As most of us know all too well, the workday never really “ends” anymore.
Even once you’re at home in your pajamas, there’s always the temptation to check your work email one more time or listen to a voicemail from a client that just came in.
While it may feel like a relief to know that you won’t miss anything important, the problem is that never truly shutting off may have some serious consequences for your mental and physical health.
That’s according to a recent study led by Jan Dettmers at the University of Hamburg and published in the Journal of Occupational Health Psychology.
For the study, cited this week on Scientific American, the researchers looked at 132 employees (mostly men) in a range of occupations, from transport and logistics to IT and technical services. All participants had certain times when they were required to be “on call,” which means they had to be available outside regular working hours to deal with customer requests and other urgent issues.
To measure the specific effects of on-call periods, the researchers focused on a few days when participants were on call and a few days when they worked regular schedules.

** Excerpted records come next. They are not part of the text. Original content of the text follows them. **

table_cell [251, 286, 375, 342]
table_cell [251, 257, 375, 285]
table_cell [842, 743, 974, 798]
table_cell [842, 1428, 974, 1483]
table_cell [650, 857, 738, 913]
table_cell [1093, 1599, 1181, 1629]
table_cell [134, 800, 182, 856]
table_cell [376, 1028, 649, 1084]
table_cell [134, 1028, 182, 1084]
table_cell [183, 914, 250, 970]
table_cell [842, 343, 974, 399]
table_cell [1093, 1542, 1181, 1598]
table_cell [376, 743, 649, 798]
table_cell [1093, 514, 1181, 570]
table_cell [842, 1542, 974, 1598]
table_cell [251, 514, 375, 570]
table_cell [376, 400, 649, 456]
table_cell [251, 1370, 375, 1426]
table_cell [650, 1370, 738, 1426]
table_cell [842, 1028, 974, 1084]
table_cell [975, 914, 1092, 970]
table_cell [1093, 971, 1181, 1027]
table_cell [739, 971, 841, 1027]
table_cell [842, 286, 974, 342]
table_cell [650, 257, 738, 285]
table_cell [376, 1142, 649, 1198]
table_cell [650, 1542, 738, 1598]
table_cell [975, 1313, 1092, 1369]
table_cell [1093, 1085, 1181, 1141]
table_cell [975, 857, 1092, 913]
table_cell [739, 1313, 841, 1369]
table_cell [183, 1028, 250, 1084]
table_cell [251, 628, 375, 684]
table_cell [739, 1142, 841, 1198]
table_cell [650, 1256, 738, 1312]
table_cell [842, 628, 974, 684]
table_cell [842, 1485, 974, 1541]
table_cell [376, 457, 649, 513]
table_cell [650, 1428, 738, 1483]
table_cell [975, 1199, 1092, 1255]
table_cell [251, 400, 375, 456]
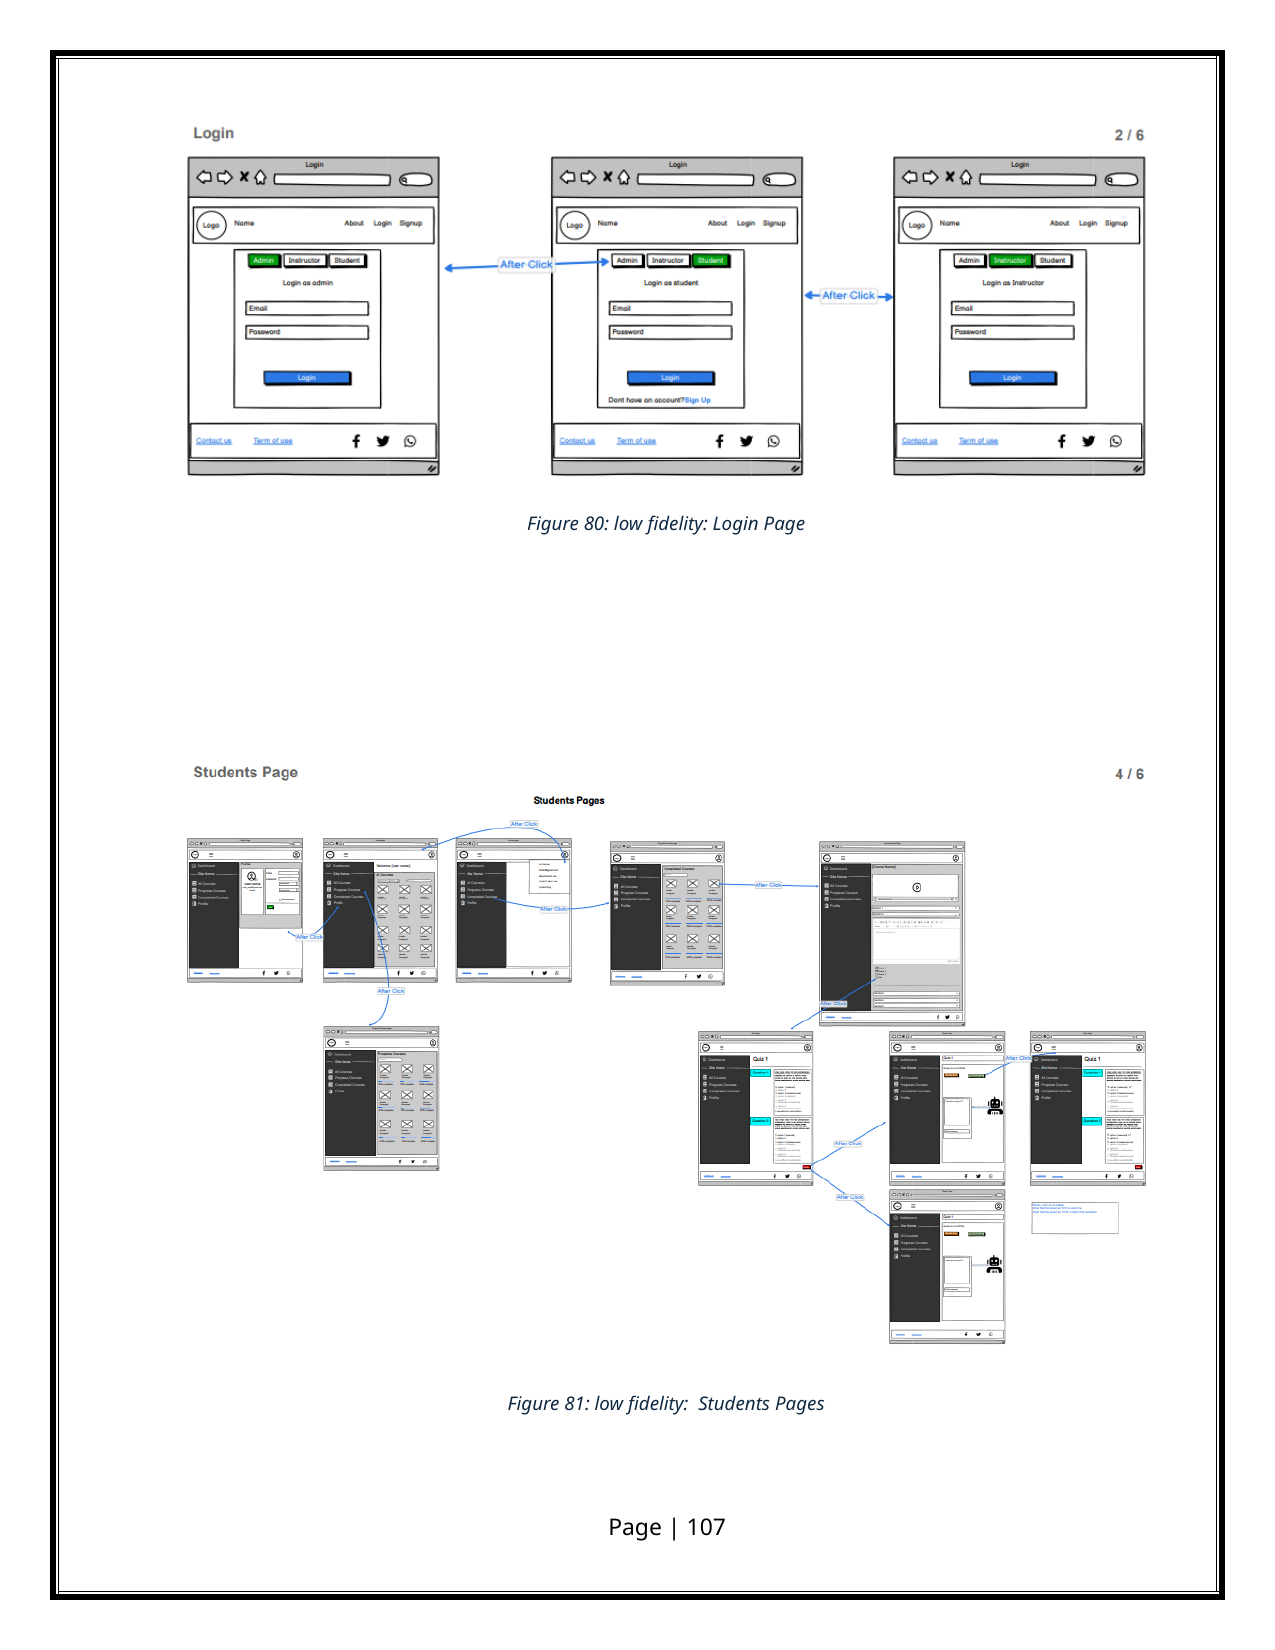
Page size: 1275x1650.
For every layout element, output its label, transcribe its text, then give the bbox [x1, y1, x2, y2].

Every morning, participants were asked to fill out a survey about their mood, answering questions about their energy levels and calmness. And every evening, they were asked to fill out a survey about their level of detachment — or how often they thought about work.
The researchers also measured participants’ morning levels of cortisol, a stress hormone.
Sure enough, on mornings after on-call days, participants were typically in a worse mood and their cortisol levels were higher compared to mornings after regular work days.
Interestingly, it didn’t matter whether the participants had actually dealt with any work demands during their on-call period. That finding led the researchers to suspect that it was simply the anticipation of having to handle work issues that affected their mood and stress levels.
Another analysis showed that the impact of on-call periods depended partly on participants’ level of detachment. Those who were able to basically stop thinking about work once they got home were less stressed and in a better mood after on-call days than those who couldn’t put a stop to their thoughts.
Of course, participants in this study had formal on-call periods, whereas many of us simply feel obligated or are expected to answer emails and phone calls after regular hours. For that reason, these findings don’t necessarily apply to everyone.
Yet the takeaway here seems to be that having time to recover from the workday is more important than we might believe. If we’re always “on,” our wellbeing may suffer — and it’s likely that our performance could decrease in turn.
At the same time, it may not be possible — at least not immediately — to change your manager’s expectations about your after-hours availability. A more practical solution may be for you to adopt different coping strategies, like trying to divert your thoughts from work-related issues once you get home, since the participants who said they stopped thinking about work were less stressed than those who continued obsessing.
If you feel like it’s really impossible to get some distance from the workday, consider talking to your manager about the situation. If you explain that you’d be more productive if you got a few hours where you weren’t expected to be available, they may be more sympathetic than you’d think.